If there is one economist we would all be wise to listen to and who is neither influenced by Wall Street or Washington, it is Stiglitz, a man of unusual modesty and intelligence (I personally met and interviewed him when he was in Kuala Lumpur in 2000 before he won the Nobel Prize in Economic Science in 2001).

His last paragraph contains key words that hints at more than what he did not elaborate:

"The American economy will eventually recover, and so, too, up to a point, will our standing abroad. America was for a long time the most admired country in the world, and we are STILL THE RICHEST. Like it or not, our actions are subject to minute examination. Our successes are emulated. But our failures are looked upon with scorn. Which brings me back to Francis Fukuyama. He was wrong to think that the forces of LIBERAL DEMOCRACY and the market economy would inevitably triumph, and that there could be no turning back. But he was not wrong to believe that democracy and market forces are essential to a just and prosperous world. The economic crisis, created largely by AMERICA'S BEHAVIOUR, has done more damage to these fundamental values than any TOTALITARIAN REGIME ever could have. Perhaps it is true that THE WORLD is heading toward THE END OF HISTORY, but it is now sailing against the wind, on a course we set ourselves."

Stiglitz hit 6 key words in the above paragraph (my comments in blue):

1. Still the richest (thanks to loads of debt).

2. America's behaviour (a blind electorate satiated with steroids induced asset inflation and money illusion + a government that is more of a wolf helping the Wall Street fellow wolves to the chickens).

3. A liberal democracy that has become a two-headed party oligopoly.

4. Any totalitarian regime (has one already entered the White House by stealth?)

5. The world (which world? The politician's world, the media's world or the real world?)

6. The end of history (Quite rightly, we are at the end of a long and dramatic history which is the culmination of our mistakes and the false delusion that we can solve the problems of under-regulated capitalism with socialist fascism i.e. state and privates assets merged under one authority.)

Ironically, the most economically "successful" posterboy for the world today is also one of the most totalitarian states in the world (perhaps fourth ranking after North Korea, Burma and Iran).

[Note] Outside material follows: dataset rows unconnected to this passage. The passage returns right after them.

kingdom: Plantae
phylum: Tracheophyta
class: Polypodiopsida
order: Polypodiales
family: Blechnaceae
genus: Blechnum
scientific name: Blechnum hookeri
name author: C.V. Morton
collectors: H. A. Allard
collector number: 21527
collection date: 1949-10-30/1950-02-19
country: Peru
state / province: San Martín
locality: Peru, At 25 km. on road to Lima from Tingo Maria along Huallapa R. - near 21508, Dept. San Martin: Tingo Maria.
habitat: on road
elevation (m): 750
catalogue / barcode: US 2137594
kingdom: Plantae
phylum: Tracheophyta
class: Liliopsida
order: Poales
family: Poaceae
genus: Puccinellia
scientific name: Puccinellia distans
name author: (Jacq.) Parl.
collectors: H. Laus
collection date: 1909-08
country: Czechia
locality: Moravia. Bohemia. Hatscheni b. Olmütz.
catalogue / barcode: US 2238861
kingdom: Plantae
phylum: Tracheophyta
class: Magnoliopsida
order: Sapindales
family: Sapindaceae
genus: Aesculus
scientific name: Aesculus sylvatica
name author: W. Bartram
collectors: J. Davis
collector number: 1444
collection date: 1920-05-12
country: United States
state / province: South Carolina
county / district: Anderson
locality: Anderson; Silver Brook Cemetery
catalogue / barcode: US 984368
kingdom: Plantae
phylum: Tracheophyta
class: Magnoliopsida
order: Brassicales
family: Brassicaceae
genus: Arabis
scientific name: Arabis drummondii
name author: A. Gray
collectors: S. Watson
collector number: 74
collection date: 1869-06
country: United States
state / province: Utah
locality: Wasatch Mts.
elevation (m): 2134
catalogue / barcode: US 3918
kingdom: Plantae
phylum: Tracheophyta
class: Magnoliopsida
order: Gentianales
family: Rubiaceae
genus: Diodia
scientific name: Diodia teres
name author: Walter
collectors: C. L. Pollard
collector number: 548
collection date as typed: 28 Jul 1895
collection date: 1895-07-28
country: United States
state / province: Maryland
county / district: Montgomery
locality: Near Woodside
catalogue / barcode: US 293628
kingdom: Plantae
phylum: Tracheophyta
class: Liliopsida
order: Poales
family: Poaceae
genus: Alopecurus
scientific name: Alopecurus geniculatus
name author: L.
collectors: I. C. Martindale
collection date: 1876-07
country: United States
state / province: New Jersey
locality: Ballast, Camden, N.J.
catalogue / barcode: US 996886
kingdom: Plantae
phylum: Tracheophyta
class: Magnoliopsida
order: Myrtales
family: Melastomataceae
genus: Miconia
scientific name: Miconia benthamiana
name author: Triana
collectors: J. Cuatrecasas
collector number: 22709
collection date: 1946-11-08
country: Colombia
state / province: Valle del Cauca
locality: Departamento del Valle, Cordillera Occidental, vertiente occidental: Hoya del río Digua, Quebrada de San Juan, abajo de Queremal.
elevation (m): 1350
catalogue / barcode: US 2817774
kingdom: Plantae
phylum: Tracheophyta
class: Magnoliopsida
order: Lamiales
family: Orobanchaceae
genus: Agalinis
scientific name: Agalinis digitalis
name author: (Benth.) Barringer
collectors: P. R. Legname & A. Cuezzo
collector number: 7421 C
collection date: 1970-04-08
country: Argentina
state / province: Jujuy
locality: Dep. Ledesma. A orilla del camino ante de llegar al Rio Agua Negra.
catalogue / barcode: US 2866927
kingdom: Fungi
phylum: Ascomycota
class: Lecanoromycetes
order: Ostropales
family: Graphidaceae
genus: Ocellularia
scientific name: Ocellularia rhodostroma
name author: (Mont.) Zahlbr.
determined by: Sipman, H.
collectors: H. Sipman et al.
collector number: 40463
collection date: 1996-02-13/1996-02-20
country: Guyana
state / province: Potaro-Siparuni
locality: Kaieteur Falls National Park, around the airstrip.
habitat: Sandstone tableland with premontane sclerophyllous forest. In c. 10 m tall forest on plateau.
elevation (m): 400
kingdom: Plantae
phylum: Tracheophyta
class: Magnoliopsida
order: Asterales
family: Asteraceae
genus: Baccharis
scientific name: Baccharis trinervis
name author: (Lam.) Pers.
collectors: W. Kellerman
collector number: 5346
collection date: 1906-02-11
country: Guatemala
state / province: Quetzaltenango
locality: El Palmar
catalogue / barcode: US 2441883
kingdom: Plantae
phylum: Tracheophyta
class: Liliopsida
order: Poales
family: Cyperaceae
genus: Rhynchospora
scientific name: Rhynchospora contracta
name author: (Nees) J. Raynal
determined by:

What Professor Stiglitz forgot to say or implied by not saying is that world politicians today (from the developing and developed countries) are quite likely to take that emerging country's model as a blue print for development.

We are now in an end game when the leading players, frustrated by the severity of the global financial crisis and by the lack of viable long-term economic solutions, decide to change the rules and declare themselves winners.